How can a data catalog help?
- Here are the benefits of a data catalog:
- Save money through productivity gains and improved data asset monitoring.
- Save time—deliver more data projects with 30% less data team time.
- Increase data quality for better business decisions.
- Reduce dependencies and save the IT team’s time by enabling self-service access to data.
- Improve data culture for higher retention of quality data professionals.
- Reduce data risk with improved compliance for GDPR, PII.
Data catalogs help with metadata management. They let you easily access both your data and its important business context. And that too from across all your data sources, from the cloud to your BI tools.
Here’s what that means in a modern context:
Modern machine-learning-augmented data catalogs automate various
tedious tasks involved in data cataloging, including metadata
discovery, ingestion, translation, enrichment and the creation of
semantic relationships between metadata. These next-generation data
catalogs can therefore propel enterprise metadata management projects
by allowing business users to participate in understanding, enriching
and using metadata to inform and further their data and analytics
- Gartner, Augmented Data Catalogs 2019. (Access for Gartner subscribers only.)
Examples of data catalog tools
To solve their internal problems of handling data, a number of big companies have built their own data discovery and cataloging solutions. This includes the likes of Facebook’s Nemo and Shopify’s Artifact. A number of these tools have even been made available as free open-source data catalogs, like Linkedin’s DataHub, Lyft’s Amundsen and WeWork’s Marquez.
While these tools may be free, they do come with their own set of challenges—such as difficulty in deployment, need for engineering resources to set up, lack of IT teams to manage maintenance and support.
On the other hand, there are paid data catalog tools that take care of most of these challenges, but may have other downsides like heavy upfront prices and license lock-ins.

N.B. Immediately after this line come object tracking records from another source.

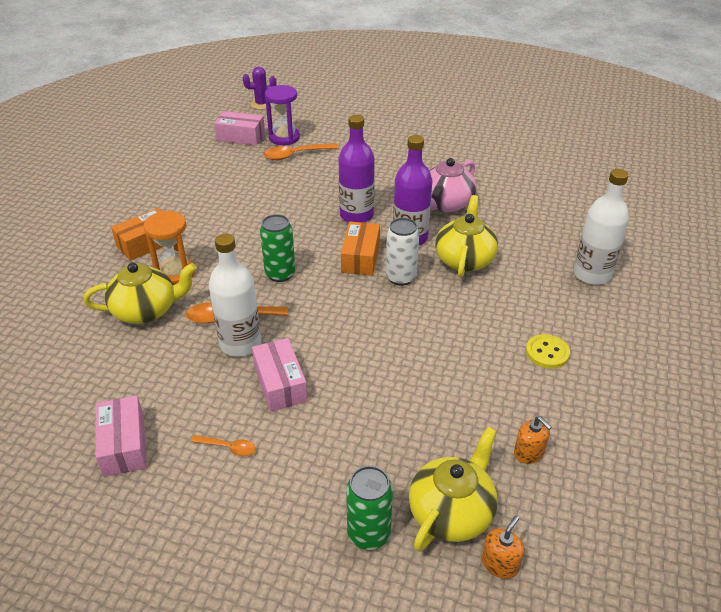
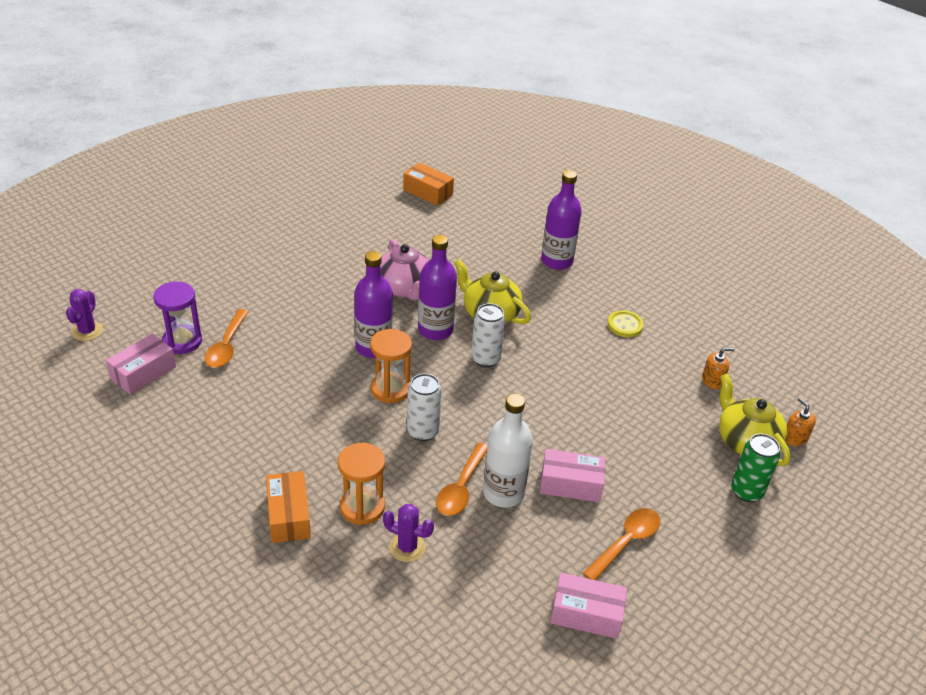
camera: 65 degrees left, 0 degrees up
(146, 310) = (407, 547): yellow teapot -> purple cactus
(228, 448) = (626, 542): orange spoon -> orange spoon, size x1.76
(280, 274) = (423, 431): green can -> white can
(315, 241) = (390, 389): none -> orange hourglass
(360, 257) = (439, 371): orange box -> orange box (428, 192)
(592, 274) = (556, 261): white bottle -> purple bottle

Whether open-source or paid, most of these tools profess to provide
the same, oft-lauded features:
- A catalog of your data and metadata in one place
- Mechanisms to govern your data and make it usable
However, don’t forget that simply plugging in an isolated tool within your data lake may not be the answer to your data woes. The problem with many of these data catalog tools is that they fail to deliver on the promise of data democratization.
While they bring your data and metadata in one place, the overall data experience is far sub-optimal. Often technical features are built at the expense of navigability, and diverse, non-technical data users in the organization find it hard to adopt them. Thus these tools are very likely (and ironically) doomed to become siloed tools themselves!
So what is the answer, you ask? It’s two-fold. First, choose the right data catalog — one that’s built for both technical users and non-technical users. Second, build a culture, rather than just tools, around data.
"Many companies have invested heavily in technology as a first step toward becoming data-oriented, but this alone clearly isn’t enough. Firms must become much more serious and creative about addressing the human side of data if they truly expect to derive meaningful business benefits."
- Randy Bean and Thomas H. Davenport, HBR
Keep in mind that your data users are humans, and consist of both technical and non-technical users. Consider their respective needs and challenges, and build a data culture that will support data teams and help them succeed.
A data catalog will help you:
- Create a single source of truth for your data across all its applications
- Make data cataloging a part of your data processes, not an isolated activity
- Quickly access and share the insights you need via a centralized repository
- Enforce and simplify data security and compliance (GDPR, CCPA, etc.)
And that’s it! Time to go forth and jumpstart your data management strategy to create one source of truth for your data.